ASF Challenge a été le premier défi de modélisation en santé animale, à l’instar de ce qui est organisé de manière récurrente en santé humaine (ex : grippe, Ebola, Chikungunya, Dengue, etc.). De tels défis sont nécessaires pour être collectivement mieux préparés à faire face aux menaces sanitaires émergentes, en améliorant notamment la capacité des modélisateurs à conseiller en temps utile les décideurs politiques. Les unités BIOEPAR et IHAP du département Santé Animale d’INRAE ont développé un modèle original de la propagation spatio-temporelle du virus de la peste porcine africaine (PPA). Cette épidémie virtuelle se propage à l'interface entre porcs et sangliers dans un contexte européen typique. Le nombre de cas détectés dans chacune des deux populations d’hôtes a été fourni à des équipes internationales pour qu’elles reproduisent l'épidémie, prévoient son expansion et hiérarchisent des mesures de maîtrise.
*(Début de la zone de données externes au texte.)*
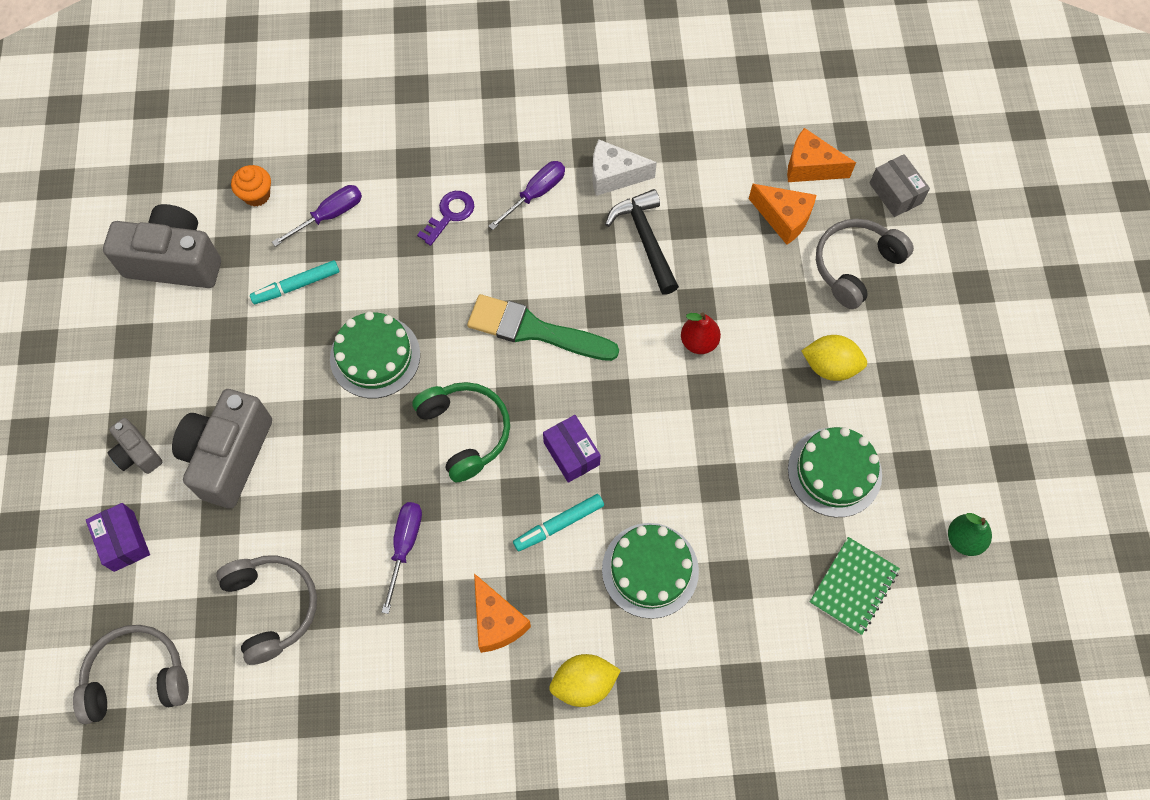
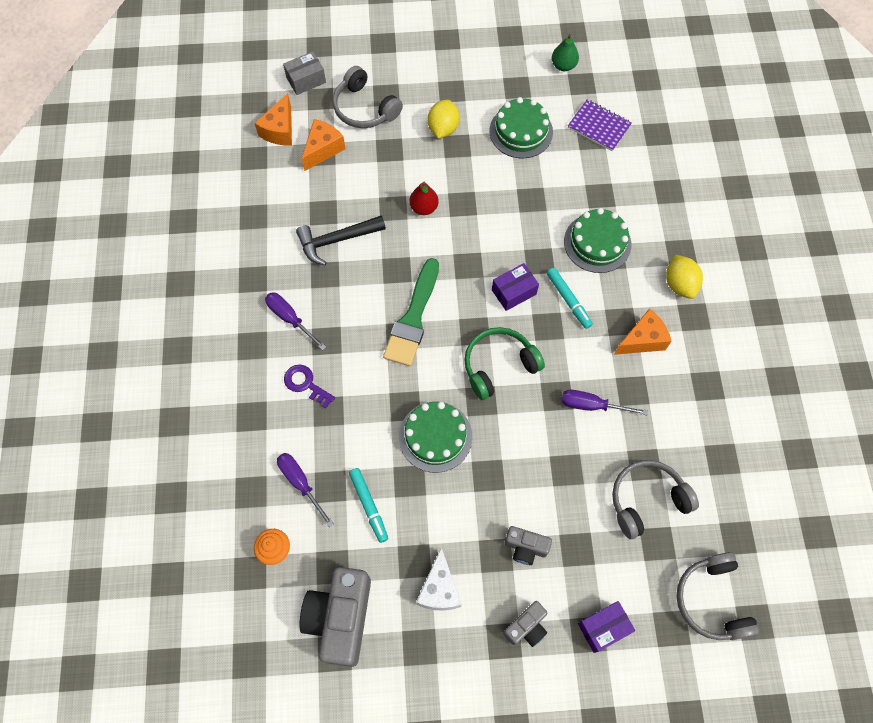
camera: 90 degrees left, 0 degrees up
(229, 456) = (525, 547): grey camera -> grey camera, size x0.51
(614, 176) = (277, 261): white cheese -> white cheese (439, 589)
(853, 586) = (599, 126): green notebook -> purple notebook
Les meilleurs modèles des participants ne sont pas les mêmes selon que l’on cherche à prévoir la suite de l’épidémie ou à évaluer des stratégies. Des modèles d'ensemble ont ensuite été proposés pour tirer parti de toutes les prévisions fournies par les modèles individuels des équipes. Ils surpassent la plupart des modèles individuels, mettant en exergue la plus-value de la compétition internationale (diversité des approches proposées) puis de la collaboration (minimisation du risque d’erreur dans les conclusions). ASF Challenge a contribué à améliorer la préparation des équipes de modélisation pour faire face aux futures épidémies de PPA mais a démontré également que la prise en compte de l'interface animaux d’élevage / faune sauvage est essentielle pour accroître notre efficacité dans la maîtrise des maladies animales émergentes.